Monday, June 02, 2008

An Open Letter To Clay Aiken

Dear Clay,

We know you are gay. This is an indisputable fact. Our gaydar is flapping off the charts every time you appear on the TV screen. You are gay and there has practically never been anyone gayer. Here's the deal, though, dude. We don't effing care that you are gay. The only reason we feel compelled to bring it up is because you so adamantly deny it, and it's so obvious that you ARE! Well, I for one have had enough. You wear makeup. You claim to be celibate. You are spawning a child through artificial insemination. You look more and more like Liza Minnelli every day.

So, Clay, please. Embrace your gay-itude. Be as gay as you can be -- which, could you be more gay? It's arguable. But seriously. If you don't just let all your gayness hang out, I fear you're in for real trouble. You're heading the way of the Boy Georges and the Michael Jacksons of the world (which -- Michael Jackson did the artificial insemination thing, too! Need I say more?). Soon you'll be wearing strange hats and dangling your quasi-children from hotel balconies and keeping your "friend" chained to the radiator for a weekend and it will all seem completely normal to you.

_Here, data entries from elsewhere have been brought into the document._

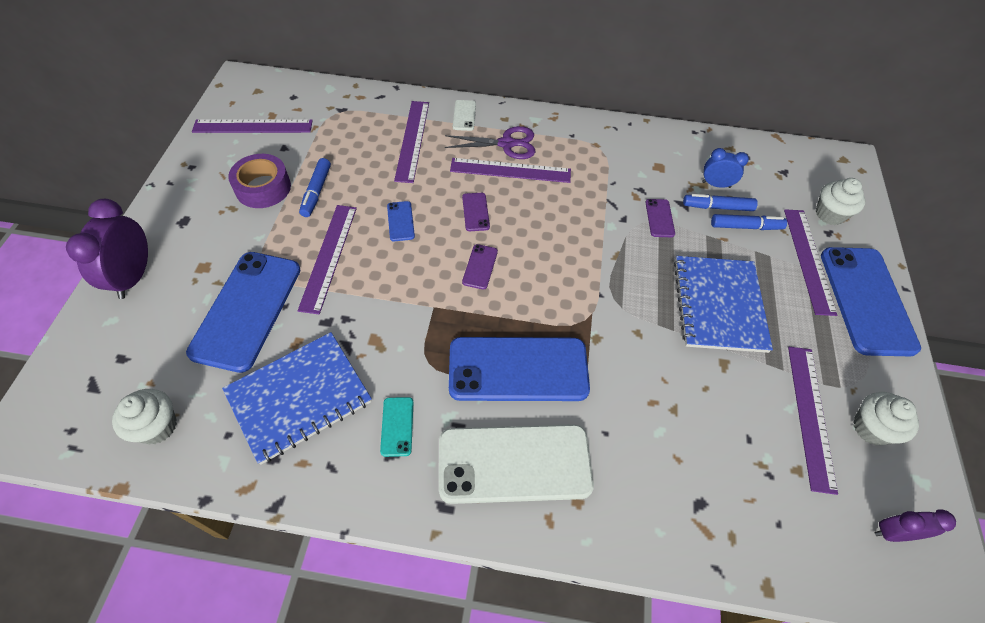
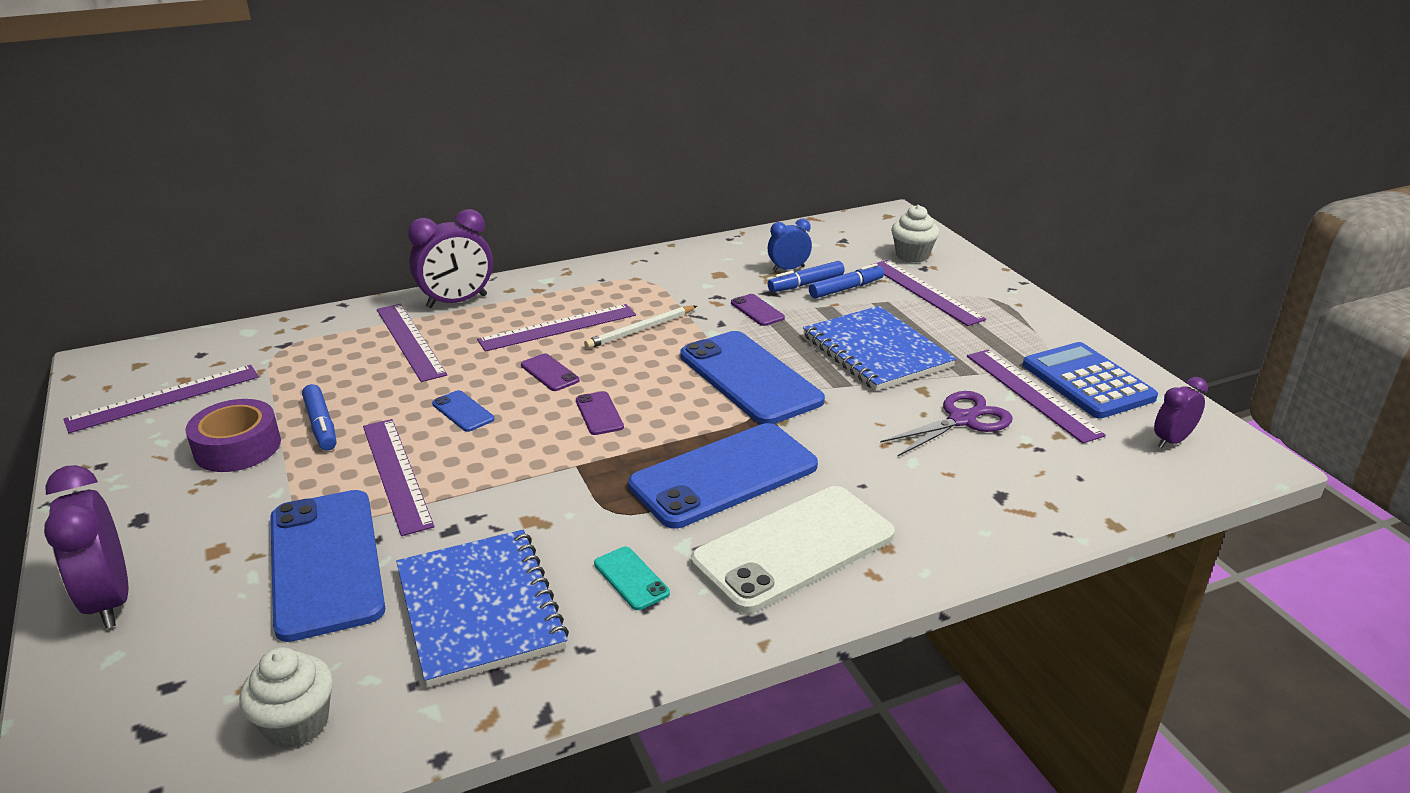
camera: 30 degrees left, 25 degrees down
(299, 397) = (479, 608): blue notebook -> blue notebook turned 45 degrees counterclockwise
(464, 115) = (457, 302): white phone -> purple clock
(506, 144) = (532, 308): purple scissors -> purple scissors (962, 420)
(563, 199) = (641, 330): none -> white pencil
(866, 300) = (1000, 301): blue phone -> blue phone (750, 378)
(871, 428) = (1087, 382): white cupcake -> blue calculator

Please come out. Save some face while you still can.

Sincerely,

MOAM

Revelation for the Day

I've decided, as of about 10 minutes ago, that almost everyone is a little bit of a genius. There's something everyone can do that is so perfect and special that it is pure genius, whether it's just batting their eyelashes or driving their car or putting together a budget at work or singing a song or making a meal. We've all got something about us -- and perhaps multiple tiny things! -- that are pure genius. When you see someone react in a perfect way to someone else, just remember -- that's genius in action you are witnessing!